While it’s true that Samantha’s many friends all have disabilities and are mostly on the spectrum, these young men and women accept each other and enjoy socializing just as much (or perhaps more!) than their neurotypical peers. These relationships have been hard won, and they come with fierce loyalty. While each person with autism or any learning disability is unique, what they all have in common is joy and appreciation for each other. My daughter’s friends might not read the newspaper, talk politics, or worry about global warming, but they crave companionship as much as neurotypical people do.

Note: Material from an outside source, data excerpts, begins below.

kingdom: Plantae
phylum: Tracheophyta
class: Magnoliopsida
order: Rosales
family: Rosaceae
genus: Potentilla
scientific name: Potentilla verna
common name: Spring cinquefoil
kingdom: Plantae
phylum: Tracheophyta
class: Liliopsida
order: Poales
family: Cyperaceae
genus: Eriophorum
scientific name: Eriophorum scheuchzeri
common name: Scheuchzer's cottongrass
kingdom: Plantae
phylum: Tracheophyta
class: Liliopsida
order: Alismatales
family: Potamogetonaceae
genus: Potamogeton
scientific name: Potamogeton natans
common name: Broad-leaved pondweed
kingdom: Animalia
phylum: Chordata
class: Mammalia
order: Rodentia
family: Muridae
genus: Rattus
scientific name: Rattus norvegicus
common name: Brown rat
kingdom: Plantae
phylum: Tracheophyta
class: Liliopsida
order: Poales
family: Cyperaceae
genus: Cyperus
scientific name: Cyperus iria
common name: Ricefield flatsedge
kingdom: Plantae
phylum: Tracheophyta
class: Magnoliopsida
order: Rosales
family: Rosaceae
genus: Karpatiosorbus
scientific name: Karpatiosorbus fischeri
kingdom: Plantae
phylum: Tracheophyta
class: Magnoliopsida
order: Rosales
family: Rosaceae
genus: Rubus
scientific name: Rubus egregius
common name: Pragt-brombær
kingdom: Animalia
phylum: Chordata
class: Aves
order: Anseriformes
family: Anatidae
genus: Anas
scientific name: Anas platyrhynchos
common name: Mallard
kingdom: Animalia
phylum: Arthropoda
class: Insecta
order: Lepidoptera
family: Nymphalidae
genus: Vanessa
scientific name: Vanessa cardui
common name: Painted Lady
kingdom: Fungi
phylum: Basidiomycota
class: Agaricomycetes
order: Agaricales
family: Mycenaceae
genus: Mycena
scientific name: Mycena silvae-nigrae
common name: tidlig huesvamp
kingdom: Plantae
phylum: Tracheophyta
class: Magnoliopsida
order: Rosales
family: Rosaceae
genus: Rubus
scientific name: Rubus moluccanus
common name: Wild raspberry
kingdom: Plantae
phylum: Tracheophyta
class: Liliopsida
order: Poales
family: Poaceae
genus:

Deep conversations about abstract topics may not be a big part of my daughter’s relationships, but rest assured, her desire for intimate relationships and romance is alive and well.  While most of Samantha’s friends have social challenges and quirks (Samantha included), they also tolerate a variety of these “differences” with compassion, in addition to appreciating each other’s strengths.  My daughter still explodes if anyone calls her Sam or Sammy. And beware to anyone who dares to shush her or boss her around! But her friends accept her eccentricities, (even while she continues to work on them). Samantha’s friends also seek out her enthusiasm, warmth and positive energy. Nowadays she’s known for brightening the room with her big smile and for extending a kind welcome to new cast members and JCC participants.

Hmm…in our hateful and divided world, maybe this is the moment for neurotypical people to learn about tolerance and compassion from social butterflies on the autism spectrum.